Description of problem: On an independent mode OCS 3.11 setup, the liveliness probe fails with the following message: Liveness probe failed: rpc error: code = 2 desc = oci runtime error: exec failed: container_linux.go:247: starting container process caused "process_linux.go:110: decoding init error from pipe caused \"read parent: connection reset by peer\"" Post which the pod keeps on restarting in a loop and and then eventually crashes with "CrashLoopBackOff" status. while I try to rsh into the pod, it displays the following message: # oc rsh cirrossc1-1-dtpb7 rpc error: code = 2 desc = oci runtime error: exec failed: container_linux.go:247: starting container process caused "process_linux.go:110: decoding init error from pipe caused \"read parent: connection reset by peer\"" command terminated with exit code 126 Version-Release number of selected component (if applicable): Gluster version: 3.12.2-25 Heketi version: 7.0.0 How reproducible: 4/4 Steps to Reproduce: 1. Create a storage class. 2. Create a pvc claim on the storage class. 3. Create a cirros pod with pvc claim. 4. Try doing an oc rsh into the pod and do a oc describe. (oc rsh will fail and oc describe will show the following message. ) Actual results: oc describe pod shows the following error: Liveness probe failed: rpc error: code = 2 desc = oci runtime error: exec failed: container_linux.go:247: starting container process caused "process_linux.go:110: decoding init error from pipe caused \"read parent: connection reset by peer\"" oc rsh shows the following error: rpc error: code = 2 desc = oci runtime error: exec failed: container_linux.go:247: starting container process caused "process_linux.go:110: decoding init error from pipe caused \"read parent: connection reset by peer\"" command terminated with exit code 126 Expected results: It should not show any error in oc describe pod and oc rsh should be successful.
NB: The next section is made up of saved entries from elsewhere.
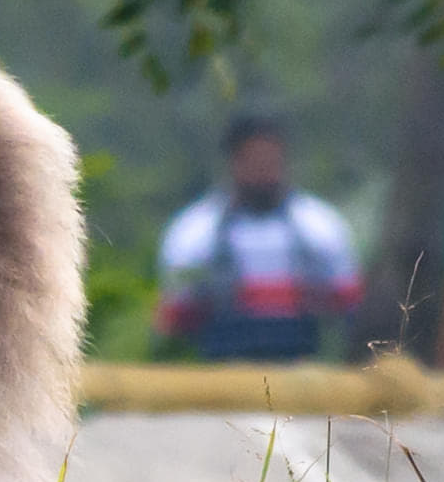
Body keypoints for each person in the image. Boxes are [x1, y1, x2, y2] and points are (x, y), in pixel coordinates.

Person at [153, 106, 362, 361]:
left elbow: (351, 309)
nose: (264, 170)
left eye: (271, 160)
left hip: (304, 374)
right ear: (234, 161)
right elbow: (173, 321)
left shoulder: (321, 226)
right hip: (220, 377)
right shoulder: (195, 233)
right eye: (254, 160)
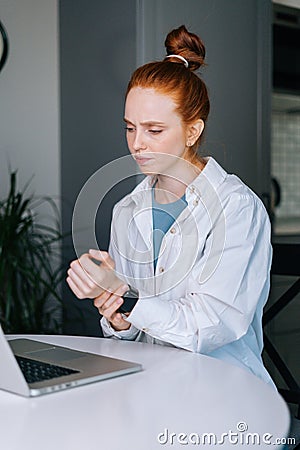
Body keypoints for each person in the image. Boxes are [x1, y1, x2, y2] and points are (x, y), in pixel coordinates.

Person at [66, 25, 275, 388]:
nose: (137, 144)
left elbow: (210, 326)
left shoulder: (236, 208)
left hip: (224, 395)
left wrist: (127, 298)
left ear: (192, 131)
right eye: (130, 128)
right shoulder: (126, 211)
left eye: (154, 130)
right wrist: (116, 311)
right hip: (150, 388)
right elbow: (129, 332)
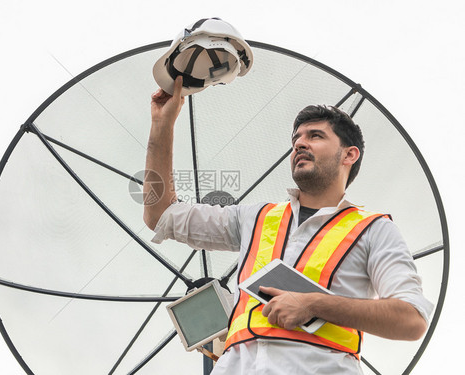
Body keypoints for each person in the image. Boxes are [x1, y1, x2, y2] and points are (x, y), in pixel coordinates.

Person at [143, 77, 433, 374]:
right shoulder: (254, 217)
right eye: (297, 139)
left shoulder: (374, 229)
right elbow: (161, 215)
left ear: (349, 154)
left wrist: (314, 304)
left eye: (316, 136)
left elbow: (411, 319)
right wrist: (162, 125)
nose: (300, 143)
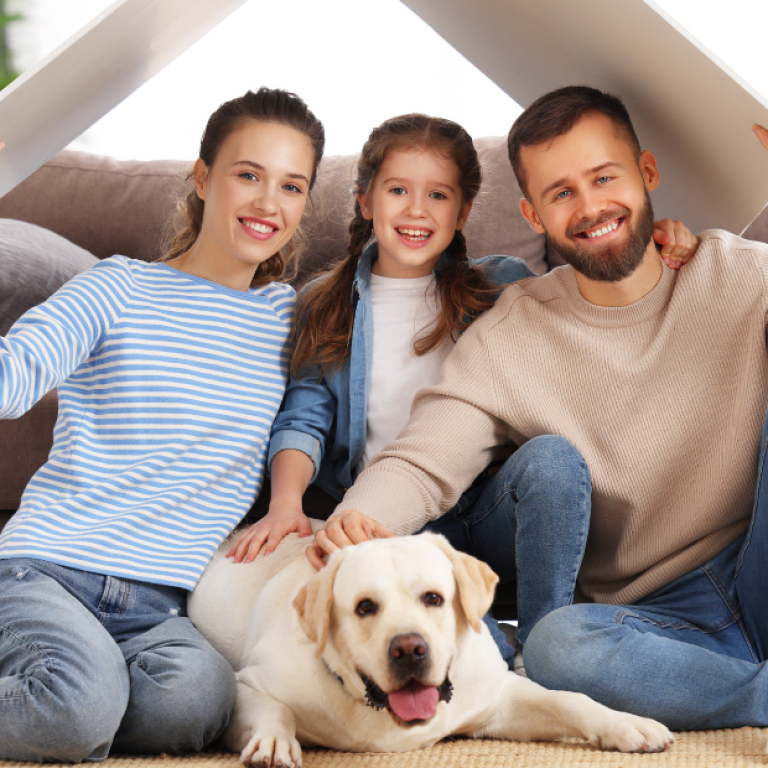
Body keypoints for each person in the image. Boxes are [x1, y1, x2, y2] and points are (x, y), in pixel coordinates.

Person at [307, 84, 768, 730]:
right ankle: (755, 695)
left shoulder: (744, 275)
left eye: (604, 177)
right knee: (554, 648)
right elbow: (423, 457)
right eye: (561, 193)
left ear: (647, 172)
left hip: (756, 566)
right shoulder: (513, 331)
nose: (590, 207)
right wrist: (355, 520)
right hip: (641, 621)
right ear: (532, 214)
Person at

Additional info: Have tried this scenario with both accessModes "ReadWriteMany" and "ReadWriteOnce" in the pvc.yml still end up with the same results.
This is unlikely a problem caused by OCS. Can you 'oc rsh' into a pod that does not have any PVC attached? What about other non-cirros container images? During development we have seen similar issues with containers that setup a "/dev" volumeMount while CRI-O is used (while it works fine with Docker). Can you share the deployment details that you use to reproduce this problem?
This bug was observed because of the docker version at that particular build. Have not observed it after that. You can close this bug saying "worksforme" or "fixed".
Thanks, closing.